------ Record extracts ------

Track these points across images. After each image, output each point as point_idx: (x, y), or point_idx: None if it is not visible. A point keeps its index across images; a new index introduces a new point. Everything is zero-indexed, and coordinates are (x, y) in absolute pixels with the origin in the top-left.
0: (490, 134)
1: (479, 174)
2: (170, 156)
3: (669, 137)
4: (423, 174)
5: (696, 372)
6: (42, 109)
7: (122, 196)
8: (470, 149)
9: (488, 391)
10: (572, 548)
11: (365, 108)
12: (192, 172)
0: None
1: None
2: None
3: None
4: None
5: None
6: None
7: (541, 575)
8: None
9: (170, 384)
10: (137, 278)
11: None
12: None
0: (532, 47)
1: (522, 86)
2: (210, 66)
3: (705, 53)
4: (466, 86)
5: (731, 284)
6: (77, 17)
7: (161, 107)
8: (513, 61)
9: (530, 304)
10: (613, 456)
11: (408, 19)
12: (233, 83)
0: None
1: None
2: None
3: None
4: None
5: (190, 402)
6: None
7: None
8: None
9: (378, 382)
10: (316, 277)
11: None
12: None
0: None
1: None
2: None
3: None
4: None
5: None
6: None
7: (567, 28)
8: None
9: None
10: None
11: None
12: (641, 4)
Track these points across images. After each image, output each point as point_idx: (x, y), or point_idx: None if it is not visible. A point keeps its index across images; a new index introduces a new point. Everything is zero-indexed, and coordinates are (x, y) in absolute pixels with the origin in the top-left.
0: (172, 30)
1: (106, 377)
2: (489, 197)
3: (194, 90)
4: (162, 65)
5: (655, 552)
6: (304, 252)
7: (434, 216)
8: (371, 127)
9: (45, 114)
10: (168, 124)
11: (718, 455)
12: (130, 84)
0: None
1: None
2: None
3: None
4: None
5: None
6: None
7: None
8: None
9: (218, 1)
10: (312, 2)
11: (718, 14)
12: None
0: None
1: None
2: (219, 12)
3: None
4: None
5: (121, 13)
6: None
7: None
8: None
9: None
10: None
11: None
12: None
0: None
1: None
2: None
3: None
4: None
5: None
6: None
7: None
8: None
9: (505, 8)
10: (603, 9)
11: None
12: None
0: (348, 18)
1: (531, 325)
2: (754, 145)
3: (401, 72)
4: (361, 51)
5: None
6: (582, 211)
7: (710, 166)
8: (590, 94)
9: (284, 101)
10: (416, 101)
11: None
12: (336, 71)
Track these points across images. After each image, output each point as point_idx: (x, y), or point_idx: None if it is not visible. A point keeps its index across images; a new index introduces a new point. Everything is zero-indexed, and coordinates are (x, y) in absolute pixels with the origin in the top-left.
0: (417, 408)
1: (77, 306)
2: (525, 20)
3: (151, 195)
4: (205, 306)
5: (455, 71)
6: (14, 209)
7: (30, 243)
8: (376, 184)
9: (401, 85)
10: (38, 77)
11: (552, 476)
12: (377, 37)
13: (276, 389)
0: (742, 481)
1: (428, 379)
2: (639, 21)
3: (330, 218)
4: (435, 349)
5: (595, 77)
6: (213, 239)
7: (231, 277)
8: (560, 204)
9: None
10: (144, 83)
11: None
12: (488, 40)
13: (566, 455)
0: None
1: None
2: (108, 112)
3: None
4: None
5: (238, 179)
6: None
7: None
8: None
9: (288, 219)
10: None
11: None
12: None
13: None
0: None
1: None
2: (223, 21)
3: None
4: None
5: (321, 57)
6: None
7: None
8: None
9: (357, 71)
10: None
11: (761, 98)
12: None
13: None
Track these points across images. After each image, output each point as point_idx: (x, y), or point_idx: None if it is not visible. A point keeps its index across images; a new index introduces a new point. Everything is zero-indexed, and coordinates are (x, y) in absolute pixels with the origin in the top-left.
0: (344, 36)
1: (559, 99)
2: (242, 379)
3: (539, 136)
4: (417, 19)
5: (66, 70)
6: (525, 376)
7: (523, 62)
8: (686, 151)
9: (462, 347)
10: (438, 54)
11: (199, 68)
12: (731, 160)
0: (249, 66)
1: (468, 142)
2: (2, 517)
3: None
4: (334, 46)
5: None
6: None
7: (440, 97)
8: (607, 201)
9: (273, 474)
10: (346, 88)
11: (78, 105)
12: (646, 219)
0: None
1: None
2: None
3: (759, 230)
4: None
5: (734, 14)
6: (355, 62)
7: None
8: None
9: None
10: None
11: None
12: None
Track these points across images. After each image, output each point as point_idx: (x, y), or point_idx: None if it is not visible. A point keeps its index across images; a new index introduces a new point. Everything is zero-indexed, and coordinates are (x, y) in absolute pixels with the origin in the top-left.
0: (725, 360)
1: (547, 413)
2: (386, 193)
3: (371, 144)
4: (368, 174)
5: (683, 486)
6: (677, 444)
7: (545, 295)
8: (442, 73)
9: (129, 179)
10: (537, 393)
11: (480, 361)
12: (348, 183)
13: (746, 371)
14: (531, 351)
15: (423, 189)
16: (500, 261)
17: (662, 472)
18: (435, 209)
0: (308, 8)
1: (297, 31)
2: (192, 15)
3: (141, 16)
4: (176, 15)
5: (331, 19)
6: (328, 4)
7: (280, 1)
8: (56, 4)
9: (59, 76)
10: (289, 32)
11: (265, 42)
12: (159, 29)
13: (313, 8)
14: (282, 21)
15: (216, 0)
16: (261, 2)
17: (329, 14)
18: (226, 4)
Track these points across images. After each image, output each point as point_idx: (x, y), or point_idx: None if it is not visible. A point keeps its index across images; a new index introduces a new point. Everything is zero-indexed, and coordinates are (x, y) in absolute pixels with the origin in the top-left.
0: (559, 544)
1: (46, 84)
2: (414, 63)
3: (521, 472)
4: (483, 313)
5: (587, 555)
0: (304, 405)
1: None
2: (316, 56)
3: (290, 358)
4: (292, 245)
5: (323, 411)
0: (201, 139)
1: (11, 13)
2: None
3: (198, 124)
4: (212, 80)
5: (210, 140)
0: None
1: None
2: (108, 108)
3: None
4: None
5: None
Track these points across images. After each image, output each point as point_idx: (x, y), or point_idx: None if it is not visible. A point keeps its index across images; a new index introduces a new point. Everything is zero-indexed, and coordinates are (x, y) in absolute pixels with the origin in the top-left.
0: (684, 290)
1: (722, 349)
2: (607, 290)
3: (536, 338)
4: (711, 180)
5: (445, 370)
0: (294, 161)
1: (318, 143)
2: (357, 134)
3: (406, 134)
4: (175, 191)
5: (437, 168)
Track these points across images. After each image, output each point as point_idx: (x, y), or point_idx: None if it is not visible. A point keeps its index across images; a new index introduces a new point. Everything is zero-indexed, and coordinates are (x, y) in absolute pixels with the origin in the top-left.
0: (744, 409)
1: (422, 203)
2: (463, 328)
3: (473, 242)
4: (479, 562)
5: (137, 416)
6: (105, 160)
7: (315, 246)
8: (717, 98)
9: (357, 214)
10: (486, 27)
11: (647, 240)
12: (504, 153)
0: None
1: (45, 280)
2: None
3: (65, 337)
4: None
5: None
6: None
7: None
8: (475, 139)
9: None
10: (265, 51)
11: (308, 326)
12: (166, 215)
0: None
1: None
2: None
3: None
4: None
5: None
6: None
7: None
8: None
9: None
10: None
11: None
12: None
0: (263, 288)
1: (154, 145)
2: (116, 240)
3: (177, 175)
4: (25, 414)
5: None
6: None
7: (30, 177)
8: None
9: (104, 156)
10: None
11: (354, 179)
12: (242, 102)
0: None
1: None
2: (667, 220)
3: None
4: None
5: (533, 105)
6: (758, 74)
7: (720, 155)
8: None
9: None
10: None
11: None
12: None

------

What this task involves
Reproduce all of the data above word for word, keeping every line in its original order.

Correct response
Track these points across images. After each image, output each point as point_idx: (x, y), or point_idx: None if it is not visible. A point keeps its index across images; a new index introduces a new point. Everything is zero-indexed, and coordinates are (x, y) in absolute pixels with the origin in the top-left.
0: (490, 134)
1: (479, 174)
2: (170, 156)
3: (669, 137)
4: (423, 174)
5: (696, 372)
6: (42, 109)
7: (122, 196)
8: (470, 149)
9: (488, 391)
10: (572, 548)
11: (365, 108)
12: (192, 172)
0: None
1: None
2: None
3: None
4: None
5: None
6: None
7: (541, 575)
8: None
9: (170, 384)
10: (137, 278)
11: None
12: None
0: (532, 47)
1: (522, 86)
2: (210, 66)
3: (705, 53)
4: (466, 86)
5: (731, 284)
6: (77, 17)
7: (161, 107)
8: (513, 61)
9: (530, 304)
10: (613, 456)
11: (408, 19)
12: (233, 83)
0: None
1: None
2: None
3: None
4: None
5: (190, 402)
6: None
7: None
8: None
9: (378, 382)
10: (316, 277)
11: None
12: None
0: None
1: None
2: None
3: None
4: None
5: None
6: None
7: (567, 28)
8: None
9: None
10: None
11: None
12: (641, 4)
Track these points across images. After each image, output each point as point_idx: (x, y), or point_idx: None if it is not visible. A point keeps its index across images; a new index introduces a new point. Everything is zero-indexed, and coordinates are (x, y) in absolute pixels with the origin in the top-left.
0: (172, 30)
1: (106, 377)
2: (489, 197)
3: (194, 90)
4: (162, 65)
5: (655, 552)
6: (304, 252)
7: (434, 216)
8: (371, 127)
9: (45, 114)
10: (168, 124)
11: (718, 455)
12: (130, 84)
0: None
1: None
2: None
3: None
4: None
5: None
6: None
7: None
8: None
9: (218, 1)
10: (312, 2)
11: (718, 14)
12: None
0: None
1: None
2: (219, 12)
3: None
4: None
5: (121, 13)
6: None
7: None
8: None
9: None
10: None
11: None
12: None
0: None
1: None
2: None
3: None
4: None
5: None
6: None
7: None
8: None
9: (505, 8)
10: (603, 9)
11: None
12: None
0: (348, 18)
1: (531, 325)
2: (754, 145)
3: (401, 72)
4: (361, 51)
5: None
6: (582, 211)
7: (710, 166)
8: (590, 94)
9: (284, 101)
10: (416, 101)
11: None
12: (336, 71)
Track these points across images. After each image, output each point as point_idx: (x, y), or point_idx: None if it is not visible. A point keeps its index across images; a new index introduces a new point. Everything is zero-indexed, and coordinates are (x, y) in absolute pixels with the origin in the top-left.
0: (417, 408)
1: (77, 306)
2: (525, 20)
3: (151, 195)
4: (205, 306)
5: (455, 71)
6: (14, 209)
7: (30, 243)
8: (376, 184)
9: (401, 85)
10: (38, 77)
11: (552, 476)
12: (377, 37)
13: (276, 389)
0: (742, 481)
1: (428, 379)
2: (639, 21)
3: (330, 218)
4: (435, 349)
5: (595, 77)
6: (213, 239)
7: (231, 277)
8: (560, 204)
9: None
10: (144, 83)
11: None
12: (488, 40)
13: (566, 455)
0: None
1: None
2: (108, 112)
3: None
4: None
5: (238, 179)
6: None
7: None
8: None
9: (288, 219)
10: None
11: None
12: None
13: None
0: None
1: None
2: (223, 21)
3: None
4: None
5: (321, 57)
6: None
7: None
8: None
9: (357, 71)
10: None
11: (761, 98)
12: None
13: None
Track these points across images. After each image, output each point as point_idx: (x, y), or point_idx: None if it is not visible. A point keeps its index across images; a new index introduces a new point. Everything is zero-indexed, and coordinates are (x, y) in absolute pixels with the origin in the top-left.
0: (344, 36)
1: (559, 99)
2: (242, 379)
3: (539, 136)
4: (417, 19)
5: (66, 70)
6: (525, 376)
7: (523, 62)
8: (686, 151)
9: (462, 347)
10: (438, 54)
11: (199, 68)
12: (731, 160)
0: (249, 66)
1: (468, 142)
2: (2, 517)
3: None
4: (334, 46)
5: None
6: None
7: (440, 97)
8: (607, 201)
9: (273, 474)
10: (346, 88)
11: (78, 105)
12: (646, 219)
0: None
1: None
2: None
3: (759, 230)
4: None
5: (734, 14)
6: (355, 62)
7: None
8: None
9: None
10: None
11: None
12: None
Track these points across images. After each image, output each point as point_idx: (x, y), or point_idx: None if it is not visible. A point keeps its index across images; a new index introduces a new point. Everything is zero-indexed, and coordinates are (x, y) in absolute pixels with the origin in the top-left.
0: (725, 360)
1: (547, 413)
2: (386, 193)
3: (371, 144)
4: (368, 174)
5: (683, 486)
6: (677, 444)
7: (545, 295)
8: (442, 73)
9: (129, 179)
10: (537, 393)
11: (480, 361)
12: (348, 183)
13: (746, 371)
14: (531, 351)
15: (423, 189)
16: (500, 261)
17: (662, 472)
18: (435, 209)
0: (308, 8)
1: (297, 31)
2: (192, 15)
3: (141, 16)
4: (176, 15)
5: (331, 19)
6: (328, 4)
7: (280, 1)
8: (56, 4)
9: (59, 76)
10: (289, 32)
11: (265, 42)
12: (159, 29)
13: (313, 8)
14: (282, 21)
15: (216, 0)
16: (261, 2)
17: (329, 14)
18: (226, 4)
Track these points across images. After each image, output each point as point_idx: (x, y), or point_idx: None if it is not visible. A point keeps its index across images; a new index introduces a new point. Everything is zero-indexed, and coordinates are (x, y) in absolute pixels with the origin in the top-left.
0: (559, 544)
1: (46, 84)
2: (414, 63)
3: (521, 472)
4: (483, 313)
5: (587, 555)
0: (304, 405)
1: None
2: (316, 56)
3: (290, 358)
4: (292, 245)
5: (323, 411)
0: (201, 139)
1: (11, 13)
2: None
3: (198, 124)
4: (212, 80)
5: (210, 140)
0: None
1: None
2: (108, 108)
3: None
4: None
5: None
Track these points across images. After each image, output each point as point_idx: (x, y), or point_idx: None if it is not visible. A point keeps its index across images; a new index introduces a new point. Everything is zero-indexed, and coordinates are (x, y) in absolute pixels with the origin in the top-left.
0: (684, 290)
1: (722, 349)
2: (607, 290)
3: (536, 338)
4: (711, 180)
5: (445, 370)
0: (294, 161)
1: (318, 143)
2: (357, 134)
3: (406, 134)
4: (175, 191)
5: (437, 168)
Track these points across images. After each image, output each point as point_idx: (x, y), or point_idx: None if it is not visible. A point keeps its index across images; a new index introduces a new point. Everything is zero-indexed, and coordinates are (x, y) in absolute pixels with the origin in the top-left.
0: (744, 409)
1: (422, 203)
2: (463, 328)
3: (473, 242)
4: (479, 562)
5: (137, 416)
6: (105, 160)
7: (315, 246)
8: (717, 98)
9: (357, 214)
10: (486, 27)
11: (647, 240)
12: (504, 153)
0: None
1: (45, 280)
2: None
3: (65, 337)
4: None
5: None
6: None
7: None
8: (475, 139)
9: None
10: (265, 51)
11: (308, 326)
12: (166, 215)
0: None
1: None
2: None
3: None
4: None
5: None
6: None
7: None
8: None
9: None
10: None
11: None
12: None
0: (263, 288)
1: (154, 145)
2: (116, 240)
3: (177, 175)
4: (25, 414)
5: None
6: None
7: (30, 177)
8: None
9: (104, 156)
10: None
11: (354, 179)
12: (242, 102)
0: None
1: None
2: (667, 220)
3: None
4: None
5: (533, 105)
6: (758, 74)
7: (720, 155)
8: None
9: None
10: None
11: None
12: None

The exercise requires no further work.